Ponad ponad dwa tygodnie temu, w relacji z warsztatów survivalowych, wspominałem, że będę brał udział w innym ciekawym wydarzeniu organizowanym przez członków Stowarzyszenia Polska Szkoła Survivalu. Pomimo wielu wątpliwości, zgłosiłem się w końcu na Survival Test „Brain Inside”. Nie wiedziałem, czego się spodziewać, czy sobie poradzę, ale postanowiłem spróbować swych sił. Pozostawiłem sobie w razie czego wyjście awaryjne, jakim byłoby w ostateczności wycofanie się w trakcie 😉
Test miał trwać po okiem wykwalifikowanych instruktorów tooleysurvival.pl, którzy zajmują się organizowaniem szkoleń z zakresu technik przetrwania i ratownictwa m.in z doświadczeniem wojskowym.

###

**ZADANIE DO WYKONANIA:** Wypisz wszystkie nazwy własne, które pojawiają się w powyższym fragmencie o teście survivalowym.

**SUROWE DANE:**
###

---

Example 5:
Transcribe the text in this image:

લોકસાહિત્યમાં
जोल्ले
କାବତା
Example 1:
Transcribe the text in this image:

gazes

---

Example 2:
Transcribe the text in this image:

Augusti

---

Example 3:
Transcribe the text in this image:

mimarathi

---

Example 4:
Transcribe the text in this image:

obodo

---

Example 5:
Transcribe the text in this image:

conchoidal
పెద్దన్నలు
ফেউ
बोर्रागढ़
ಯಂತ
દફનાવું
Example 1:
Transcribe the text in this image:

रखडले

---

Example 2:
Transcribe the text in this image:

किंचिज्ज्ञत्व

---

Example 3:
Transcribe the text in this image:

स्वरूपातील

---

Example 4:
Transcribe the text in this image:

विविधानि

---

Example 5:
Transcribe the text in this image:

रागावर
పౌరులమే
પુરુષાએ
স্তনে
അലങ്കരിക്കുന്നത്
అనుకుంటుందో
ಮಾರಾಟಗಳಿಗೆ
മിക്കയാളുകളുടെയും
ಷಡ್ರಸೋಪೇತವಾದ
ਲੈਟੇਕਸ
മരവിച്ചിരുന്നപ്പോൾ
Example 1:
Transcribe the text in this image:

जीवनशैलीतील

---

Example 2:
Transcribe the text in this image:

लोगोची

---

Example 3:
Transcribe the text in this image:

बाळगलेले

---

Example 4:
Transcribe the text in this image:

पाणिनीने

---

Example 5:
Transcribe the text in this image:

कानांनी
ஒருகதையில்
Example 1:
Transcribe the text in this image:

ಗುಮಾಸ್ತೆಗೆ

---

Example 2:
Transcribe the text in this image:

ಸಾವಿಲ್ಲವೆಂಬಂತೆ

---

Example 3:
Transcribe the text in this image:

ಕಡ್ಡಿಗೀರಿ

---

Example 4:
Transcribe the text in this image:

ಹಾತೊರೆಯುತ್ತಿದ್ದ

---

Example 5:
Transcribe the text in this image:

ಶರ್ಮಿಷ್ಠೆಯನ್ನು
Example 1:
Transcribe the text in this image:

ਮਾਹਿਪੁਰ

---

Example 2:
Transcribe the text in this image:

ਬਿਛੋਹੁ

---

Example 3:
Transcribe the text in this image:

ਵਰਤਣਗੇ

###

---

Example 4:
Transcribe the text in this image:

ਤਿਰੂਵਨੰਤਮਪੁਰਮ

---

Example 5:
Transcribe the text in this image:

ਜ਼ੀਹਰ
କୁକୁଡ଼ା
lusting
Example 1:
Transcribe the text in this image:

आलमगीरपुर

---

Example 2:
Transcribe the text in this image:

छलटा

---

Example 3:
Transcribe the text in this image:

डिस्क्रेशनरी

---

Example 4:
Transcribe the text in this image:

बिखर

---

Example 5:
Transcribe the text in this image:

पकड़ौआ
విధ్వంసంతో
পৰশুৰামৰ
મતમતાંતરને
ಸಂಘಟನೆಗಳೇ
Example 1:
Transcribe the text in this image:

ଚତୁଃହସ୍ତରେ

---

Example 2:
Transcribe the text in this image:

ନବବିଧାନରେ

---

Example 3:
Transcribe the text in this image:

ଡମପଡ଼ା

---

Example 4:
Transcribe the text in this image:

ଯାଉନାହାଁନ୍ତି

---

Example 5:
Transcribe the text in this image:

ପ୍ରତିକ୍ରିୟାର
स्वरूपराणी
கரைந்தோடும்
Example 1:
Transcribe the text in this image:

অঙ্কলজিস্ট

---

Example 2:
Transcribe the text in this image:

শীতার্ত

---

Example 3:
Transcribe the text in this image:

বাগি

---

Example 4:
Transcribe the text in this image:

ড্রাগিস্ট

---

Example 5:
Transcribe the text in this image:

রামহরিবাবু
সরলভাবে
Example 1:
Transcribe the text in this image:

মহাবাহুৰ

###

**WYNIK ZADANIA:**
- Stowarzyszenie Polska Szkoła Survivalu
- Survival Test „Brain Inside”
- tooleysurvival.pl